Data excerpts
___

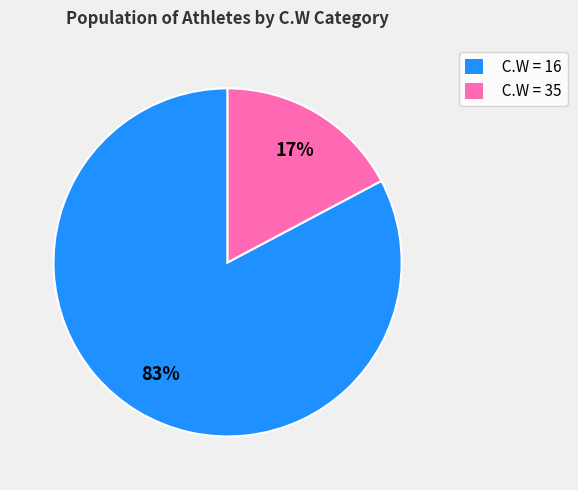

To the nearest percent, what percentage of the pie is C.W = 16?

83%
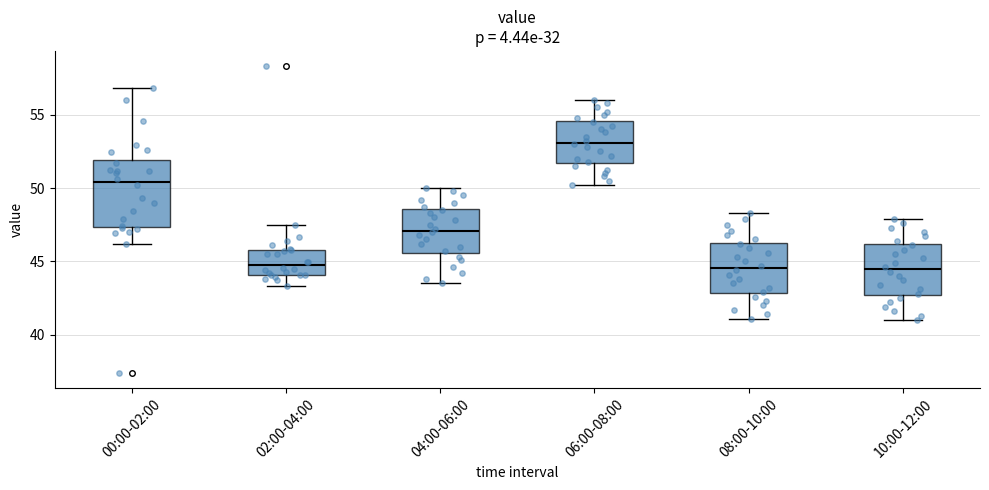

Reading left to right, read every box against the y-axis: the position of its median line, the range the box covers, and the ends of its whiskers. The values are not printed on the chart, so give them approximately, as read against the axis.

00:00-02:00: median 50.5, box 47.5 to 52.0, whiskers 46.0 to 57.0
02:00-04:00: median 45.0, box 44.0 to 46.0, whiskers 43.5 to 47.5
04:00-06:00: median 47.0, box 45.5 to 48.5, whiskers 43.5 to 50.0
06:00-08:00: median 53.0, box 51.5 to 54.5, whiskers 50.0 to 56.0
08:00-10:00: median 44.5, box 43.0 to 46.5, whiskers 41.0 to 48.5
10:00-12:00: median 44.5, box 42.5 to 46.0, whiskers 41.0 to 48.0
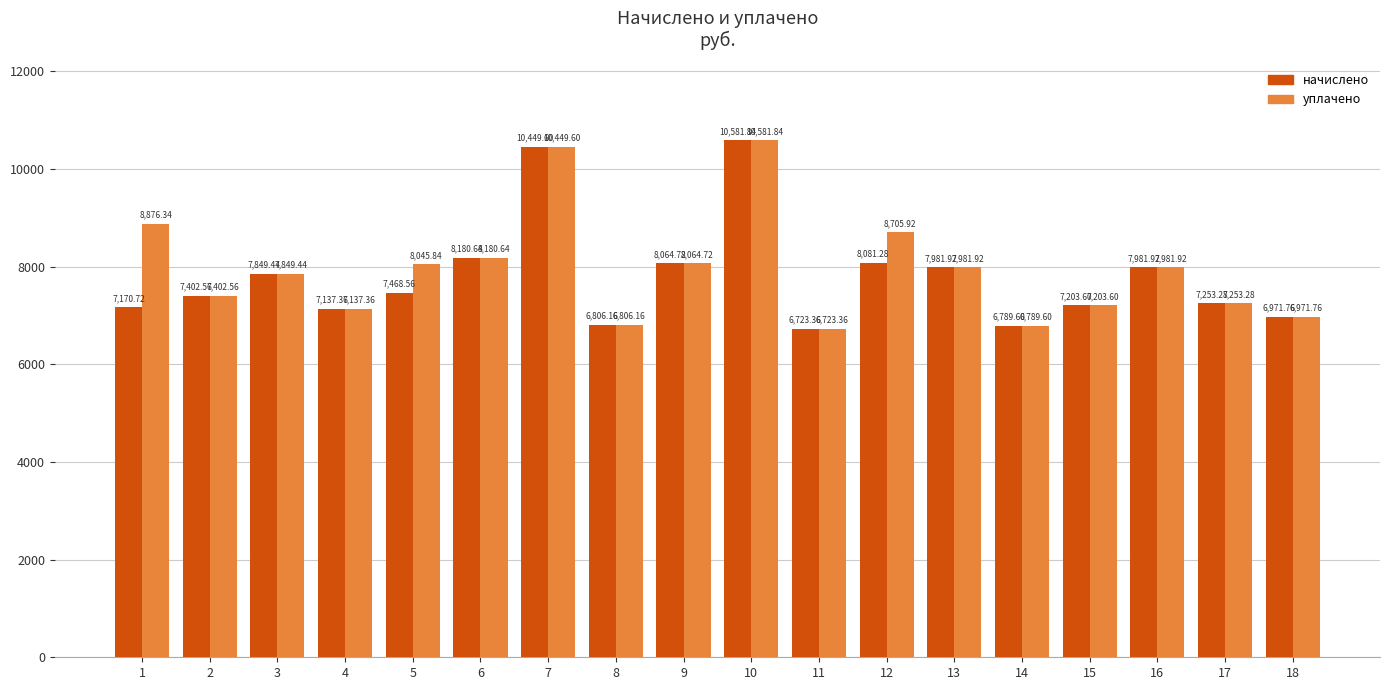

What are all the series names shown in the legend?

начислено, уплачено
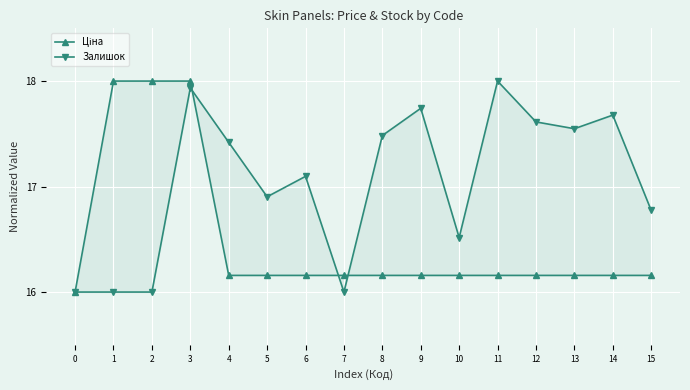

What is the difference between the Залишок values at 1 and 10?

0.5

___

- _What the task asks_
Format every line of the items above as a JSON list of strings, one string per line, omitting blank lines and the picture markers.

- _Task response_
[
  "To the nearest percent, what percentage of the pie is C.W = 16?",
  "83%",
  "Reading left to right, read every box against the y-axis: the position of its median line, the range the box covers, and the ends of its whiskers. The values are not printed on the chart, so give them approximately, as read against the axis.",
  "00:00-02:00: median 50.5, box 47.5 to 52.0, whiskers 46.0 to 57.0",
  "02:00-04:00: median 45.0, box 44.0 to 46.0, whiskers 43.5 to 47.5",
  "04:00-06:00: median 47.0, box 45.5 to 48.5, whiskers 43.5 to 50.0",
  "06:00-08:00: median 53.0, box 51.5 to 54.5, whiskers 50.0 to 56.0",
  "08:00-10:00: median 44.5, box 43.0 to 46.5, whiskers 41.0 to 48.5",
  "10:00-12:00: median 44.5, box 42.5 to 46.0, whiskers 41.0 to 48.0",
  "What are all the series names shown in the legend?",
  "начислено, уплачено",
  "What is the difference between the Залишок values at 1 and 10?",
  "0.5"
]